La critique de l’être humain moderne en ligne de mire

Les productions certifiées ET BIM « sont très orientées autour de l’humain. Autour de la critique et l’autocritique de l’être humain moderne, de sa position dans le groupe, son rapport à la vie virtuelle. Dans chacune de nos vidéos il y a un message et on défend cela depuis le début. » En témoigne Darfimbabwour, court-métrage fiction dévoilé en mars dernier. Adaptées à partir d’une planche du dessinateur Gotlib et « réalisées avec trois bouts de ficelles », ces 7 minutes 41 secondes parodient l’évolution de notre comportement face à la spectacularisation d’une crise alimentaire orchestrée par les médias. Et le rendu est d’un réalisme déconcertant. Depuis sa sortie, la vidéo a été visionné plusieurs centaines de milliers de fois. Jusqu’à arriver aux yeux et aux oreilles de Médecins sans frontières qui sollicite dans la foulée les deux compères créatifs pour… la prochaine campagne de l’association humanitaire axée sur le thème des réfugiés ! Bingo, le personnage de Johnny Hunter fait son apparition et dénonce cette Europe qui va trop loin.
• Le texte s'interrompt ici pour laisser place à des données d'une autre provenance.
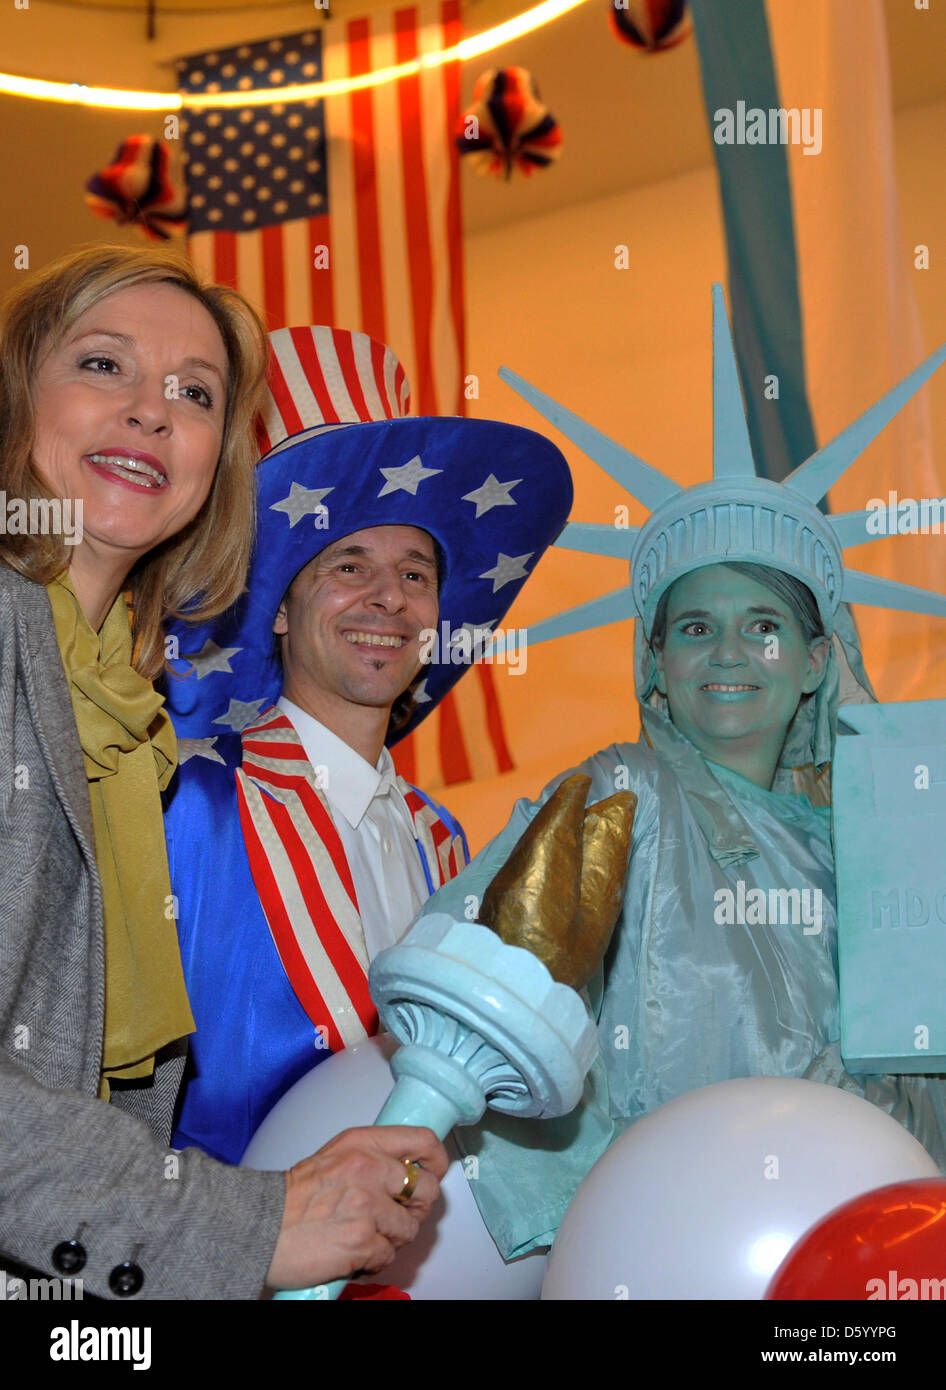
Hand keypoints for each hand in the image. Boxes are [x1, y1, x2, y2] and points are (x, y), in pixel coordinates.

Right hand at [265, 1125, 447, 1289]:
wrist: (258, 1226)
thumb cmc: (292, 1197)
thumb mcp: (335, 1156)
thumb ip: (371, 1158)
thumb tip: (405, 1173)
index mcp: (363, 1144)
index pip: (422, 1140)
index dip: (436, 1160)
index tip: (435, 1171)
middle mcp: (370, 1169)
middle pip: (426, 1188)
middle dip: (418, 1209)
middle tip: (400, 1216)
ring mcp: (368, 1206)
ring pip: (409, 1228)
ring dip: (392, 1238)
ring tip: (366, 1236)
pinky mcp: (363, 1241)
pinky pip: (388, 1255)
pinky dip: (374, 1260)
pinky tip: (353, 1252)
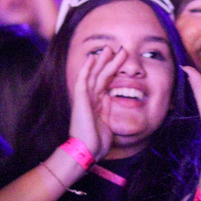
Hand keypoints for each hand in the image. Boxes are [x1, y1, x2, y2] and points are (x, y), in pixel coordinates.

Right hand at [65, 46, 126, 162]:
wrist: (87, 152)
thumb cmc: (96, 143)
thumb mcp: (107, 123)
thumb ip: (107, 109)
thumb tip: (110, 97)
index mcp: (97, 105)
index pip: (105, 83)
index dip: (112, 71)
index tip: (119, 61)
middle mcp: (90, 99)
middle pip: (101, 76)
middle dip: (109, 62)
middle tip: (117, 49)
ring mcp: (84, 99)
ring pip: (95, 75)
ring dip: (102, 61)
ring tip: (109, 48)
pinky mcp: (80, 100)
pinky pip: (83, 81)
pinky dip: (87, 69)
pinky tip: (92, 58)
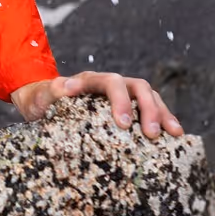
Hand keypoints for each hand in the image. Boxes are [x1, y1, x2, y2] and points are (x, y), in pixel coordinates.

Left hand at [10, 71, 183, 138]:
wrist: (41, 105)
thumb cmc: (41, 101)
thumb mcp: (40, 96)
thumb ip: (50, 91)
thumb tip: (65, 86)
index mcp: (91, 80)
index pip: (111, 82)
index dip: (120, 99)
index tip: (123, 123)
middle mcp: (111, 84)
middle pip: (138, 88)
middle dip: (148, 109)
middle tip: (150, 134)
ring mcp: (123, 96)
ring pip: (150, 97)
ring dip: (163, 113)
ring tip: (173, 133)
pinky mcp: (129, 109)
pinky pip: (151, 110)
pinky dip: (163, 120)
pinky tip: (174, 135)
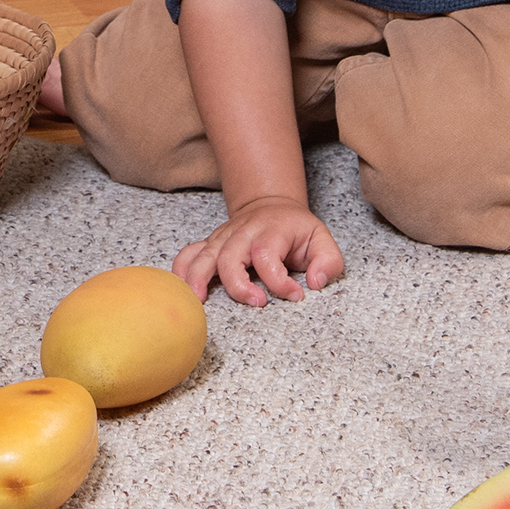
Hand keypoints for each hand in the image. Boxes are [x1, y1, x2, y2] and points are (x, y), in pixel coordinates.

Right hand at [174, 194, 344, 307]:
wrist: (271, 205)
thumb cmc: (296, 230)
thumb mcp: (322, 240)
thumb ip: (328, 262)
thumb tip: (315, 283)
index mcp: (271, 230)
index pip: (266, 254)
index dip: (279, 281)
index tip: (295, 295)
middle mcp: (242, 232)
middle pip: (229, 256)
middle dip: (239, 284)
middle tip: (257, 302)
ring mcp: (223, 238)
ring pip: (204, 256)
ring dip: (198, 279)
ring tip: (199, 302)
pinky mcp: (211, 245)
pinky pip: (188, 255)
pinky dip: (181, 271)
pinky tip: (181, 290)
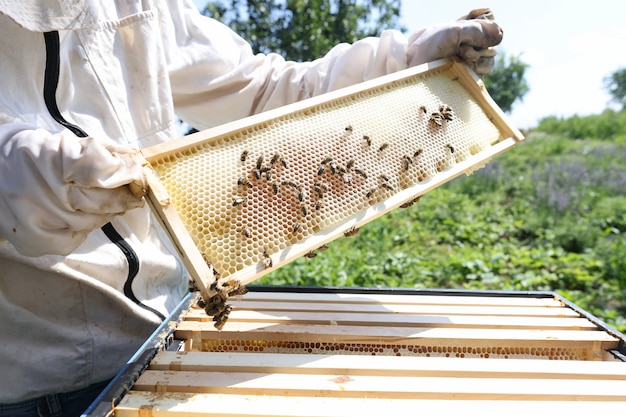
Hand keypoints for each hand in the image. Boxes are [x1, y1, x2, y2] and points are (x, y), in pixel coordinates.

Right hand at [0, 125, 146, 255]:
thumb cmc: (33, 154)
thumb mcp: (63, 142)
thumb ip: (101, 151)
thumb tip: (134, 162)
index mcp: (51, 157)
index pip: (103, 169)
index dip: (127, 173)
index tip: (137, 174)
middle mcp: (43, 189)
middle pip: (104, 200)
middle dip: (124, 196)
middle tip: (132, 193)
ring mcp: (39, 218)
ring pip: (95, 221)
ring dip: (107, 212)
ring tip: (104, 202)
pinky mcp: (37, 240)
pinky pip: (78, 237)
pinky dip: (86, 227)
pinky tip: (80, 215)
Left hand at [407, 8, 502, 75]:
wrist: (414, 73)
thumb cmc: (428, 49)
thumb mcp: (453, 31)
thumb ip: (477, 29)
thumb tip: (499, 34)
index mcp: (459, 27)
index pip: (485, 17)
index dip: (483, 21)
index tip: (475, 23)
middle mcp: (465, 42)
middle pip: (491, 36)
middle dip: (480, 40)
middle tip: (462, 46)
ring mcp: (468, 59)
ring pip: (491, 53)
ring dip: (480, 54)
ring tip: (462, 57)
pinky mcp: (469, 76)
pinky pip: (487, 68)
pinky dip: (480, 66)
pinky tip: (467, 67)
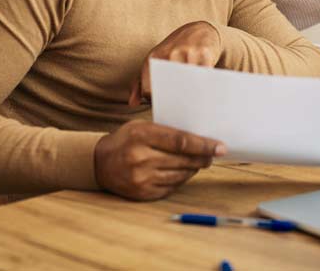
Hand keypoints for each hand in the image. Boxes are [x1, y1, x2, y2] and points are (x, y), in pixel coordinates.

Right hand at [93, 120, 225, 200]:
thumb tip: (200, 139)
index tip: (220, 147)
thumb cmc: (126, 140)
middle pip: (183, 160)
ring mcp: (141, 178)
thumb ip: (167, 131)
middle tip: (213, 154)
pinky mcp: (142, 193)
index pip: (181, 141)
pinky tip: (183, 172)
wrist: (99, 163)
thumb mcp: (142, 126)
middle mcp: (141, 158)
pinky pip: (171, 187)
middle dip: (203, 157)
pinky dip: (181, 179)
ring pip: (181, 175)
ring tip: (199, 161)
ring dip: (194, 169)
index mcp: (142, 135)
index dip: (204, 145)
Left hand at [128, 21, 222, 106]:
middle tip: (180, 103)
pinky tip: (205, 87)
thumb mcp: (154, 62)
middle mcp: (168, 54)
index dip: (157, 101)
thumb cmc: (174, 50)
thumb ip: (140, 83)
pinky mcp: (204, 53)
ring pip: (187, 85)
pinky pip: (203, 77)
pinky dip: (204, 85)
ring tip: (194, 95)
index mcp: (152, 58)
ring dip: (190, 94)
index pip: (149, 90)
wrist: (199, 29)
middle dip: (174, 99)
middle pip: (168, 89)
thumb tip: (132, 104)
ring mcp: (186, 53)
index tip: (165, 104)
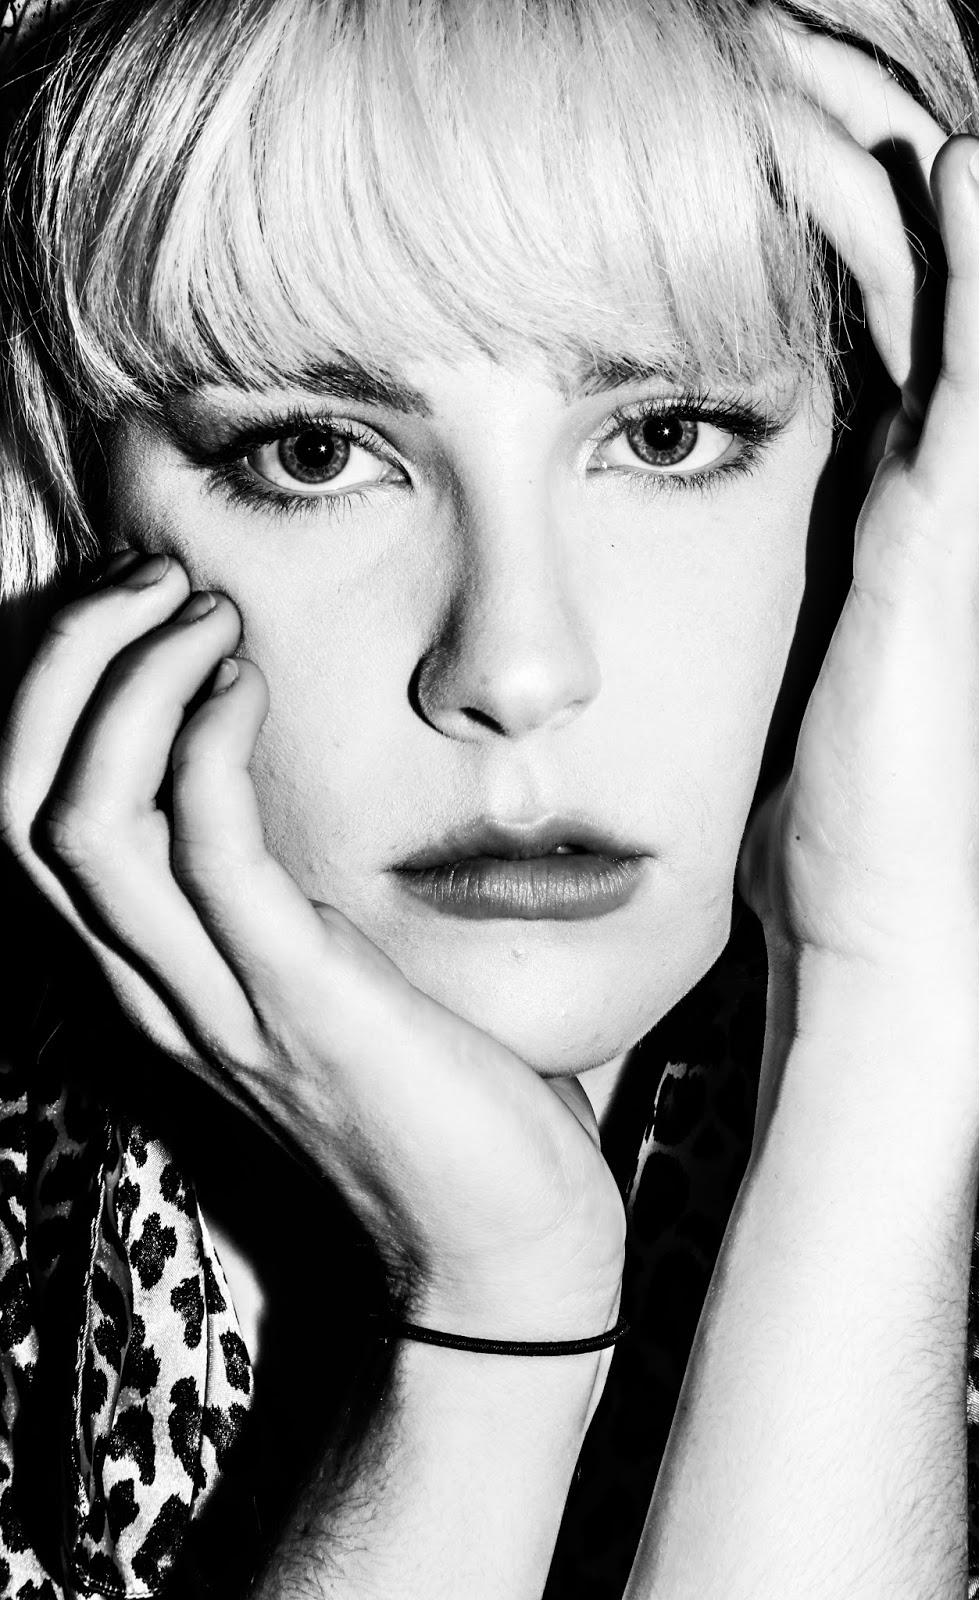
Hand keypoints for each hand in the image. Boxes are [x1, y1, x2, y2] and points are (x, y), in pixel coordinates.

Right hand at [0, 558, 624, 1335]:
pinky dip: (207, 746)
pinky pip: (209, 859)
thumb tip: (279, 767)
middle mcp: (156, 989)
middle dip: (61, 667)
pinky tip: (250, 680)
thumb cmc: (436, 1090)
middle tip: (149, 579)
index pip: (30, 819)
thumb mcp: (333, 968)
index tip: (136, 602)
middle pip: (20, 809)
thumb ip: (281, 888)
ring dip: (126, 687)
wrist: (503, 1243)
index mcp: (158, 977)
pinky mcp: (298, 1004)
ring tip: (201, 611)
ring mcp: (216, 1004)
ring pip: (83, 828)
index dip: (50, 692)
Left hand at [740, 21, 978, 1009]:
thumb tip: (692, 589)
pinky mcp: (953, 535)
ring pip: (956, 305)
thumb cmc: (829, 835)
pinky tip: (962, 159)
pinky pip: (970, 364)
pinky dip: (977, 261)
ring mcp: (962, 510)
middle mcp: (937, 498)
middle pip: (919, 295)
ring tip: (875, 85)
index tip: (775, 166)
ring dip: (920, 191)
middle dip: (874, 185)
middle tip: (819, 77)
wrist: (887, 926)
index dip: (839, 248)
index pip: (872, 345)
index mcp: (888, 524)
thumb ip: (772, 617)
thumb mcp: (789, 694)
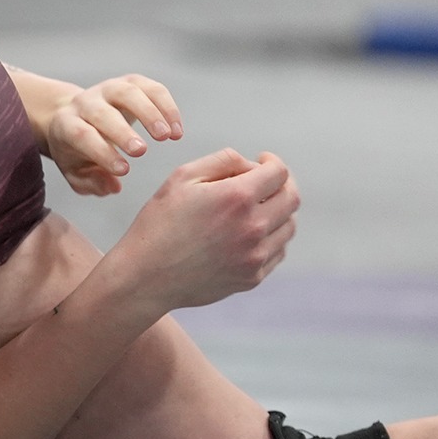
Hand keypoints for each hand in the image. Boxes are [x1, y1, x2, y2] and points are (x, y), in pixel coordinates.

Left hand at [42, 74, 182, 196]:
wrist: (74, 116)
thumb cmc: (75, 150)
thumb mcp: (76, 172)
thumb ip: (91, 183)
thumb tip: (114, 186)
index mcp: (66, 124)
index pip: (81, 135)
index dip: (101, 152)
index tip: (123, 170)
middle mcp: (84, 102)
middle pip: (102, 113)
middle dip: (122, 131)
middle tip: (141, 151)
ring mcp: (108, 89)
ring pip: (128, 93)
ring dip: (150, 113)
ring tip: (168, 136)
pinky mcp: (130, 82)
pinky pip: (151, 89)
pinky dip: (167, 107)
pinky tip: (176, 129)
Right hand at [104, 148, 297, 311]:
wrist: (145, 277)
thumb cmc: (158, 225)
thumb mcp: (180, 178)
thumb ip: (222, 161)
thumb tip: (251, 164)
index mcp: (236, 198)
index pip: (279, 172)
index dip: (273, 162)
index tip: (262, 162)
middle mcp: (253, 227)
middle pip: (292, 198)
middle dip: (282, 184)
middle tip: (266, 183)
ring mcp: (255, 256)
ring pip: (288, 226)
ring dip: (278, 212)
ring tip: (255, 210)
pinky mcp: (252, 277)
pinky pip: (277, 252)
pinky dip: (270, 239)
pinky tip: (248, 235)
Sur la chaîne Youtube de la marque, de nombreux autres personnages et projets sont à découvrir. Celui de Marius notamment, qui détourne les codes du podcast vidéo si cher aux Youtubeurs que sont Norman et Cyprien. Là encore, ET BIM imprime sa patte et réussit à aborder des thèmes comme le suicide et la pédophilie en contournant le côté mainstream du format. « On voulait relever le niveau sur Internet. On revendique tout simplement un autre niveau de production que celui qui est proposé. » Depuis son local du 18ème arrondissement de la capitale, ET BIM c’est un peu un pavé dans la mare. Un pavé bien décidé à se frayer son propre chemin au milieu de la masse audiovisuelle. Un pavé qui tend à faire avancer les choses. Tout simplement.